Happy May Day!  A short history lesson: The earliest accounts of May Day celebrations, meant to celebrate the birth of Spring, dates back the Roman Republic era.  However, in the late 19th century Socialist & Communist groups adopted May 1st to be International Workers’ Day in honor of lives that were lost during an attack on striking workers.

Speaking of working this is the first week of a new month and therefore we have the all-important jobs report due out Friday.  In fact, the economic calendar is packed with significant events this week.

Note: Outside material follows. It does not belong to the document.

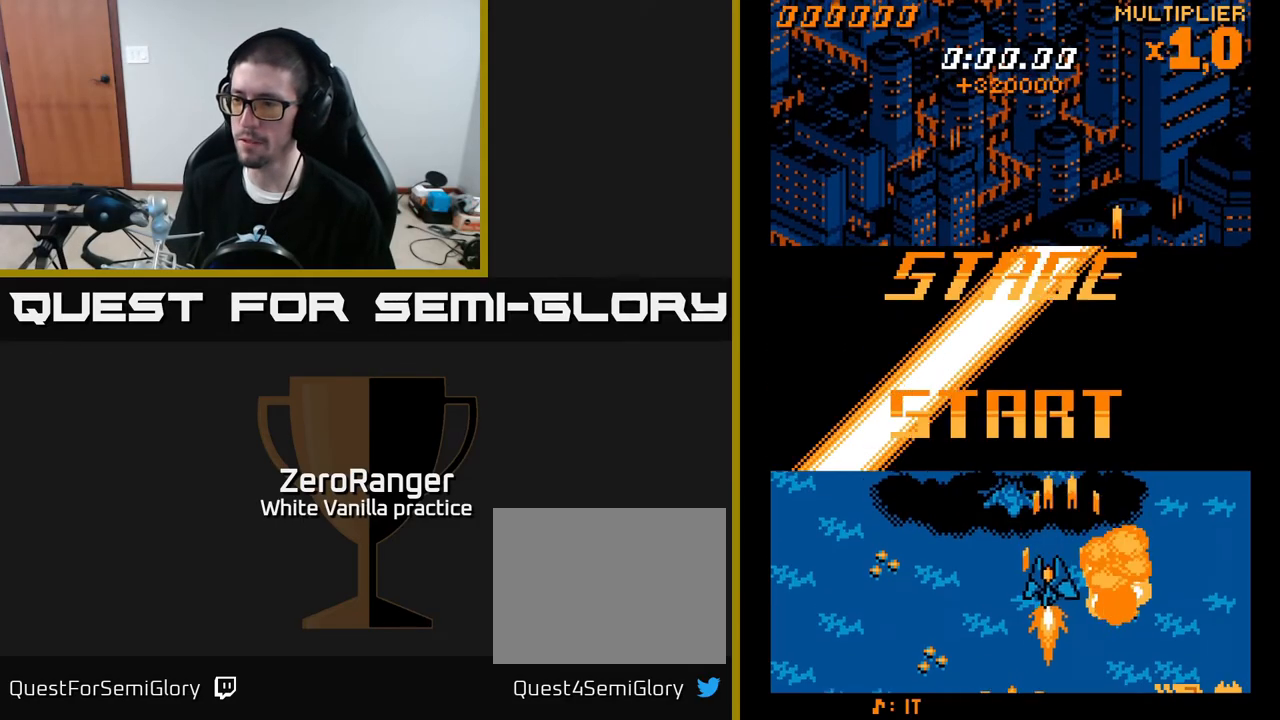
{"buttons": ["A", "DPAD_DOWN"], "right_stick": "center", "events": [[250, "DPAD_LEFT", "up"]]}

Starting tomorrow the Fed will conduct their regularly scheduled two-day monetary policy meeting.  According to CME group there is only a ~5% chance that the Fed will hike short-term interest rates at this meeting.  However, the markets think there is a 63% chance they will hike at the next meeting scheduled for June 13th-14th.  The Fed does not directly control mortgage rates but their comments and actions can influence them.  On Friday five Fed members are scheduled to speak and we’ll get the results of the aforementioned jobs report.  I expect to see volatility at the end of the week.

From a technical perspective we are keeping a watchful eye on the yield of the US 10-year treasury note.  This morning it broke above 2.31% which was a solid level of resistance.

Should the yield on the US 10-year treasury note close above 2.31% tonight then I think it is likely it will increase all the way to ~2.39% and mortgage rates will likely increase by .125%.  For this reason I am going to recommend a locking bias.